Storing authentication information for a data source directly in the job script for Flink cross-source development can result in password exposure. To enhance security, use DLI's datasource authentication function instead of specifying MySQL and DWS usernames and passwords directly in job scripts.

  1. Log in to the DLI console and choose Datasource Connections > Datasource Authentication.
  2. Click Create.
  3. Create the password authentication for the root user of the MySQL database.

    1. Set the following parameters:
      • Type: Password
      • Authentication Certificate: mysql_pwd_auth
      • Username: root
      • Password: password of user root
      Figure 18 MySQL password authentication
    2. Click OK.

  4. Create password authentication for the dbadmin user of DWS.

    1. Set the following parameters:
      • Type: Password
      • Authentication Certificate: dws_pwd_auth
      • Username: dbadmin
      • Password: password of user dbadmin
      Figure 19 DWS password authentication
    2. Click OK.

  5. On the DLI console, choose Job Management > Flink Jobs. Locate the row that contains the job created in Step 6: Create a DLI Flink Job, and choose More > Stop to stop the job.
  6. After the job is stopped, you can edit the job name.
  7. Replace the SQL script with the latest one.
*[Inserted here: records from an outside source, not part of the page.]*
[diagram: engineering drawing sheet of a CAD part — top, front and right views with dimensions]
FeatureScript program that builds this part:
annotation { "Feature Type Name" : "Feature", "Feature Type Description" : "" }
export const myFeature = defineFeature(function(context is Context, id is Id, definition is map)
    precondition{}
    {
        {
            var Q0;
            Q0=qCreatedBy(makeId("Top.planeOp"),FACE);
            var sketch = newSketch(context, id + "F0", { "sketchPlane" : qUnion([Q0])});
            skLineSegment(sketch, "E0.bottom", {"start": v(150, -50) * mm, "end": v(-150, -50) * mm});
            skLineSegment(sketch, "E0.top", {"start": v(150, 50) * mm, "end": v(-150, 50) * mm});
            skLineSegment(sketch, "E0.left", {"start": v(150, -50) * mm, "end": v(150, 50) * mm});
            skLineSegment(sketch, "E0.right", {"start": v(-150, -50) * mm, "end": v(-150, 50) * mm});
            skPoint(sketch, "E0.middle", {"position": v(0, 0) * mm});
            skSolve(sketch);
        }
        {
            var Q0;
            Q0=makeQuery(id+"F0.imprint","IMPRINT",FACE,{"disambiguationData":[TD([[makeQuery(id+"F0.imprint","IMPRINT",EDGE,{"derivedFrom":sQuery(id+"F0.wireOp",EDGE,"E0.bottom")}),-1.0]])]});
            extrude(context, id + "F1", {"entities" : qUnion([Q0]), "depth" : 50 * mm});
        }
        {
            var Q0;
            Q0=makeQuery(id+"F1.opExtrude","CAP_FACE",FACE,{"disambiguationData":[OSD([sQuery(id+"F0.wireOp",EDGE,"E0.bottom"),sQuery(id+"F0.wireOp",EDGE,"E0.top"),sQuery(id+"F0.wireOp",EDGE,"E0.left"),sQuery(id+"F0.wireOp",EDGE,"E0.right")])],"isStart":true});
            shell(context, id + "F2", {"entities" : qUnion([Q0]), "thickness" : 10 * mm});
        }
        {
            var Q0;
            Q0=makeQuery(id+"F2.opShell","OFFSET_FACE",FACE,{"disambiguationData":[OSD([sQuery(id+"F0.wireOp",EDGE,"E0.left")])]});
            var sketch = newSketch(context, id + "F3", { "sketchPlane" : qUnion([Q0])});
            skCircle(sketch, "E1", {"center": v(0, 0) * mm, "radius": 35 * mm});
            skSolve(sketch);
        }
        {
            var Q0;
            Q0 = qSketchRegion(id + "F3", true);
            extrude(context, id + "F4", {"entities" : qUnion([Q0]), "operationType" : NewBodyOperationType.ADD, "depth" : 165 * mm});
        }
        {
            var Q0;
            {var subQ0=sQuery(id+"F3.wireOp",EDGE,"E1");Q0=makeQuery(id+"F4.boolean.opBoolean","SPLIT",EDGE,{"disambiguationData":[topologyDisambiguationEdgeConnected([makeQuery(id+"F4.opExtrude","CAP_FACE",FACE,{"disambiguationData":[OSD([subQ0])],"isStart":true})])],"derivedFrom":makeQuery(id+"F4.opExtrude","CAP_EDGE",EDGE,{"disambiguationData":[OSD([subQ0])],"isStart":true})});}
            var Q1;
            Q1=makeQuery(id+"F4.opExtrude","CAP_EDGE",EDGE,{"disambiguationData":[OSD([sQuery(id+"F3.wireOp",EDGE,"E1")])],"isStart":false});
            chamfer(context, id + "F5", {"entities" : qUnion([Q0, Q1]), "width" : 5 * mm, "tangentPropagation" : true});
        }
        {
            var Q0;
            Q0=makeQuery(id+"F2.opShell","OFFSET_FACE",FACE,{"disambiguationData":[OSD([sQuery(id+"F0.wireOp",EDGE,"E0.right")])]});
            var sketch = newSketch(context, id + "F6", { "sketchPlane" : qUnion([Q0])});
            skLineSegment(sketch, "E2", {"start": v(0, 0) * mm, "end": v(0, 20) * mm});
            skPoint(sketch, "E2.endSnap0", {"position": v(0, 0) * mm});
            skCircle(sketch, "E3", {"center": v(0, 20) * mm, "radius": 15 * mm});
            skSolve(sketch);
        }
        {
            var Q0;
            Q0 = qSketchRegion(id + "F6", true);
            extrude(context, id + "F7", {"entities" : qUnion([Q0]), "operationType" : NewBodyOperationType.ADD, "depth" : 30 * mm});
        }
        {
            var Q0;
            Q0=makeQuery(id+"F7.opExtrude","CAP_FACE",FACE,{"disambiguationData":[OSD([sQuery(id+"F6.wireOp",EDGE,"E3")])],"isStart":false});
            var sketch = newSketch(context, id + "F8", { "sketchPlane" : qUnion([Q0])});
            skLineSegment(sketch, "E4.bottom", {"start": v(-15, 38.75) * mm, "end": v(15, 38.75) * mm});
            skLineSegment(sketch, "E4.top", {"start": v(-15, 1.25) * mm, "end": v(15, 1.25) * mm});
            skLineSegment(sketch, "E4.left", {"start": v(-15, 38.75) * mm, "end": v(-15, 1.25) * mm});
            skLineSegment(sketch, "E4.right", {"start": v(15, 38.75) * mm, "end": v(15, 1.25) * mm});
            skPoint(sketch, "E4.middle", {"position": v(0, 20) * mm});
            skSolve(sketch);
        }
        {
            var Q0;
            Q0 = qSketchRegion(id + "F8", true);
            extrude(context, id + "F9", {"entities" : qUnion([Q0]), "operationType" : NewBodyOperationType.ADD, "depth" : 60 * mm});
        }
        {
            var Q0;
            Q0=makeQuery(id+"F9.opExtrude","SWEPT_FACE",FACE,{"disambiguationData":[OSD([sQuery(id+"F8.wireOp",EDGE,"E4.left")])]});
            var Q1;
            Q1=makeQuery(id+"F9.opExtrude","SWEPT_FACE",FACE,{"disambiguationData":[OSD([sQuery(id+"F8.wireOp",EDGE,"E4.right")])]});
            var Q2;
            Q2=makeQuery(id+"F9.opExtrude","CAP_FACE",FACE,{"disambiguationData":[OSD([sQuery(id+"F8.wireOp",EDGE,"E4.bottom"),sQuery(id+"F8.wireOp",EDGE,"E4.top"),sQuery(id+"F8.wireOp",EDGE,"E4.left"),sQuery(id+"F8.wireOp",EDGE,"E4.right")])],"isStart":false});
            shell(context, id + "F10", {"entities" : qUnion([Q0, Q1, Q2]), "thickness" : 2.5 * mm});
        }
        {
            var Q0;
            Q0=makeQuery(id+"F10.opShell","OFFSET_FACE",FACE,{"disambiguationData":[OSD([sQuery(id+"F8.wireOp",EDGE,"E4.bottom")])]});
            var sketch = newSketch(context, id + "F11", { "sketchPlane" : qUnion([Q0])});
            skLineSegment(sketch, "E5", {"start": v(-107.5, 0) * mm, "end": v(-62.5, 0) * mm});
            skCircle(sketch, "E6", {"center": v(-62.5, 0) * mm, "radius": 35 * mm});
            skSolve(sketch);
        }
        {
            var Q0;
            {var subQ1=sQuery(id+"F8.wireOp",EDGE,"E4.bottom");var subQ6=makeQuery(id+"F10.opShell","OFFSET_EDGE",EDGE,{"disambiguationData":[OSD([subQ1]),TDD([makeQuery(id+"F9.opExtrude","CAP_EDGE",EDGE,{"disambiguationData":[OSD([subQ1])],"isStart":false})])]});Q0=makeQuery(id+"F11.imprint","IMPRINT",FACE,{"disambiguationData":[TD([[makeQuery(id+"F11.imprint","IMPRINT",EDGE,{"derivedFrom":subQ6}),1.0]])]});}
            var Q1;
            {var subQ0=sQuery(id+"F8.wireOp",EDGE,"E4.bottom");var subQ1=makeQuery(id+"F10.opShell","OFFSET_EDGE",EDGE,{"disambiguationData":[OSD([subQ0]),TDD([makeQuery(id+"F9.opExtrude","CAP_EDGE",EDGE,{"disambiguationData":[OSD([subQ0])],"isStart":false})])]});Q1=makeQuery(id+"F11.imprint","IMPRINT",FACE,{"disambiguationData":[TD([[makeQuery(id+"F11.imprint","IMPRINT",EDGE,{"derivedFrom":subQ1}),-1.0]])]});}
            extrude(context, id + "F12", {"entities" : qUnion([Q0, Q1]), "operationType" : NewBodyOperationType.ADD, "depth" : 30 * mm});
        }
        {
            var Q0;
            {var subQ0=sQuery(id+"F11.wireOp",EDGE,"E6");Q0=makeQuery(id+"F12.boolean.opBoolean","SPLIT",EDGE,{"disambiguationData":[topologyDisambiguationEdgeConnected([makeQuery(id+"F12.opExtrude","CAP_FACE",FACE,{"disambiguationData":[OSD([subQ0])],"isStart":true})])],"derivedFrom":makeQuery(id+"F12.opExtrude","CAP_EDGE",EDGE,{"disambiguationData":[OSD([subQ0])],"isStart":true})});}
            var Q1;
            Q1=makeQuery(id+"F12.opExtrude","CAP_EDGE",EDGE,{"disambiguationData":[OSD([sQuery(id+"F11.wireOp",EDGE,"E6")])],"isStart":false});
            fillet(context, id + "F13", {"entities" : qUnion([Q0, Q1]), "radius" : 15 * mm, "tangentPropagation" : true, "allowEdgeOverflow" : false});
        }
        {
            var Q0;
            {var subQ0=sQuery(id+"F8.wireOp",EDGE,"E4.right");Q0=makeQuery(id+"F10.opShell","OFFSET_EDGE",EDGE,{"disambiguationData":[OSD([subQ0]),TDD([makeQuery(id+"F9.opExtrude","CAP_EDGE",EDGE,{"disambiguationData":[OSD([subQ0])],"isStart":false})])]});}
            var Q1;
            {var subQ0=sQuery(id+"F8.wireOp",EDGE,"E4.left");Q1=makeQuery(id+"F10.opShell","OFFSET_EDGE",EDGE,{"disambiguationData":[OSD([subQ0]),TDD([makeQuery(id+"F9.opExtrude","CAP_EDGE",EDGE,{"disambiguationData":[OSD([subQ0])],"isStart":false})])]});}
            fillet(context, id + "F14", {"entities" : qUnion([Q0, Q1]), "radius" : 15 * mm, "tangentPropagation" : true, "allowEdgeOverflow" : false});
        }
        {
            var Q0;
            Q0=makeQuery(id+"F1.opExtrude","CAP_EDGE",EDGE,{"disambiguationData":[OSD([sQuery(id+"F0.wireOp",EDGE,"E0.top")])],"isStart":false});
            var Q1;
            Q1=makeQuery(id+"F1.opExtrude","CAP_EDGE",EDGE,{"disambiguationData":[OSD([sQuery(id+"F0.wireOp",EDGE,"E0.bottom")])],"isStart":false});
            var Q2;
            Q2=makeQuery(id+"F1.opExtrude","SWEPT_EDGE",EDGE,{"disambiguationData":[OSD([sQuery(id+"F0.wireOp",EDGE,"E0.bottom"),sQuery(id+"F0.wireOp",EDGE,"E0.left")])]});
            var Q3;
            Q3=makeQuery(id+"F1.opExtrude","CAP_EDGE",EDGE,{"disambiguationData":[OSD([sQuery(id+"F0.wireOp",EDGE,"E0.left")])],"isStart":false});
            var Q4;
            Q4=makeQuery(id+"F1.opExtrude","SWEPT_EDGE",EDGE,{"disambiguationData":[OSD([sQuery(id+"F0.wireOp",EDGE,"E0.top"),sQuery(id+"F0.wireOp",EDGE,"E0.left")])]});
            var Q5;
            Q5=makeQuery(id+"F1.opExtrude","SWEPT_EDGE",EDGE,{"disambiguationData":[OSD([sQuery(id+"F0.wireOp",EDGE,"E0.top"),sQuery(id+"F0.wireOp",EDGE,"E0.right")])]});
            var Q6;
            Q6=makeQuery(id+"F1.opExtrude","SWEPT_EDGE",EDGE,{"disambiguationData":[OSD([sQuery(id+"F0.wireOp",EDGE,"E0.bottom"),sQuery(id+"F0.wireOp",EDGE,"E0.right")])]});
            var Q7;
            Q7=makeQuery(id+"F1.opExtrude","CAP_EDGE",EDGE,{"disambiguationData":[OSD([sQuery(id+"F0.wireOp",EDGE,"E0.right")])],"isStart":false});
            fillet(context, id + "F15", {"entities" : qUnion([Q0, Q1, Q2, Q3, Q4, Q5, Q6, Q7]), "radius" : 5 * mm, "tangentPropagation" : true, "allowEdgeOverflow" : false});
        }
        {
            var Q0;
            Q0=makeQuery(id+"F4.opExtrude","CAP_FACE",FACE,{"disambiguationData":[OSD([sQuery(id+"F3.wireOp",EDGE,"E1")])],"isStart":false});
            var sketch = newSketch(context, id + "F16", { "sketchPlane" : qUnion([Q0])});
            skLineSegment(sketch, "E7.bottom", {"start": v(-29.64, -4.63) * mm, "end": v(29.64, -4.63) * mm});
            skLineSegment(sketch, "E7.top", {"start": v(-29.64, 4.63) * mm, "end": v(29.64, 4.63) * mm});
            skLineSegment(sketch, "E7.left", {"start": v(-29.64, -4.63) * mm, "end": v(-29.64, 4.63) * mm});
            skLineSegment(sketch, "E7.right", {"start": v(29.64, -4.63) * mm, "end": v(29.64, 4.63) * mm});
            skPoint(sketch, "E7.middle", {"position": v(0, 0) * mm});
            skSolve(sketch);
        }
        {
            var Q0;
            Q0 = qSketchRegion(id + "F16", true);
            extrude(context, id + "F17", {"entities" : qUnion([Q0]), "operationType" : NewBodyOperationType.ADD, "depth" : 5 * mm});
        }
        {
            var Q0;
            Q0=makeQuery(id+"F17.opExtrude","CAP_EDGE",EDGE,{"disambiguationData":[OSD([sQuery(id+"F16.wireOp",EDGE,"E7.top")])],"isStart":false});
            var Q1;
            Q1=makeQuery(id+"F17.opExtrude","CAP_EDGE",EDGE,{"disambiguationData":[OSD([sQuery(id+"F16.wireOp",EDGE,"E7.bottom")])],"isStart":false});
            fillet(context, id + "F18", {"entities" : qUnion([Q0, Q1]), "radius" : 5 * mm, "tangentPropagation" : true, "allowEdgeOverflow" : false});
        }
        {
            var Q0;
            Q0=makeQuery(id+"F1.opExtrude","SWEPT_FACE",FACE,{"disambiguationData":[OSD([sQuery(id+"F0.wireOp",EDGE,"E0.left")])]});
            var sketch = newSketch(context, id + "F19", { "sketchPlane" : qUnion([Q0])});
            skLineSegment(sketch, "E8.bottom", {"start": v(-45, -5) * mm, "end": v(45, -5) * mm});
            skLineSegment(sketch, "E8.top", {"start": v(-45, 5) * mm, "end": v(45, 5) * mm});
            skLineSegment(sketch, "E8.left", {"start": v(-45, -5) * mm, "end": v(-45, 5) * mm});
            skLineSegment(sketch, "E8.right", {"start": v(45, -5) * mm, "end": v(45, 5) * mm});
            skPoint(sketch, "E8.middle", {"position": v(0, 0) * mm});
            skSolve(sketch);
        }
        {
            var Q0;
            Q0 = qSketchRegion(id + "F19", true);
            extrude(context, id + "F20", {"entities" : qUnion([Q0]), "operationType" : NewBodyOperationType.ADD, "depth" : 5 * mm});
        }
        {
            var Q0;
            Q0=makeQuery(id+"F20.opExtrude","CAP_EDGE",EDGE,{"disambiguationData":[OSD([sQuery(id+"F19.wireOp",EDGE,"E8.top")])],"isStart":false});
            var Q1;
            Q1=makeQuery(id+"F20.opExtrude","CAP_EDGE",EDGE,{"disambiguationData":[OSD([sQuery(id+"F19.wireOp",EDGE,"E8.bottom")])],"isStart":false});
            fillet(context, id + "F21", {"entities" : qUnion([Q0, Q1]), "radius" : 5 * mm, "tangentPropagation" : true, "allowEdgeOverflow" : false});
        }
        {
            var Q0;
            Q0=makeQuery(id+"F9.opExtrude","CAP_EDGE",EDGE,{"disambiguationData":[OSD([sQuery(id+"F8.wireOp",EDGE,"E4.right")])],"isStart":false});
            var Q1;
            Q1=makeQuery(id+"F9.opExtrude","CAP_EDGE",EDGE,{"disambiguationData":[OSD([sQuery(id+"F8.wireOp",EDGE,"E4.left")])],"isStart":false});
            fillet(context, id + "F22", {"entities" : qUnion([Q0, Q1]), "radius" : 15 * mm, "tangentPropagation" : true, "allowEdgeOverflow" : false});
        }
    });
    Replace the private IP addresses of RDS and DWS.
     1
     2
     3
     4
     5
     6
     7
     8
     9
    10
    11
    12
    13
    14
    15
    16
    17
    18
    19
    20
    21
    22
    23
    24
    25
    26
    27
    28
    29
    30
    31
    32
    33
    CREATE TABLE mys_order (
      order_id STRING,
      order_channel STRING,
      order_time TIMESTAMP,
      cust_code STRING,
      pay_amount DOUBLE,
      real_pay DOUBLE,
      PRIMARY KEY (order_id) NOT ENFORCED ) 
    WITH (
      'connector' = 'mysql-cdc',
      'hostname' = 'Private IP address of RDS',
      'port' = '3306',
      'pwd_auth_name' = 'mysql_pwd_auth',
      'database-name' = 'mys_data',
      'table-name' = 'mys_order' );
     
    CREATE TABLE dws_order (
        order_id STRING,
        order_channel STRING,
        order_time TIMESTAMP,
        cust_code STRING,
        pay_amount DOUBLE,
        real_pay DOUBLE, 
        PRIMARY KEY (order_id) NOT ENFORCED )
    WITH (
        'connector' = 'gaussdb',
        'driver' = 'com.huawei.gauss200.jdbc.Driver',
        'url' = 'jdbc:gaussdb://DWS private IP address:8000/gaussdb',
        'table-name' = 'dws_data.dws_order',
        'pwd_auth_name' = 'dws_pwd_auth',
        'write.mode' = 'insert' );
     
    INSERT INTO dws_order SELECT * FROM mys_order;
    

  8. Click Format and click Save.
  9. Restart the job and verify data synchronization by referring to Step 7: Verify Data Synchronization.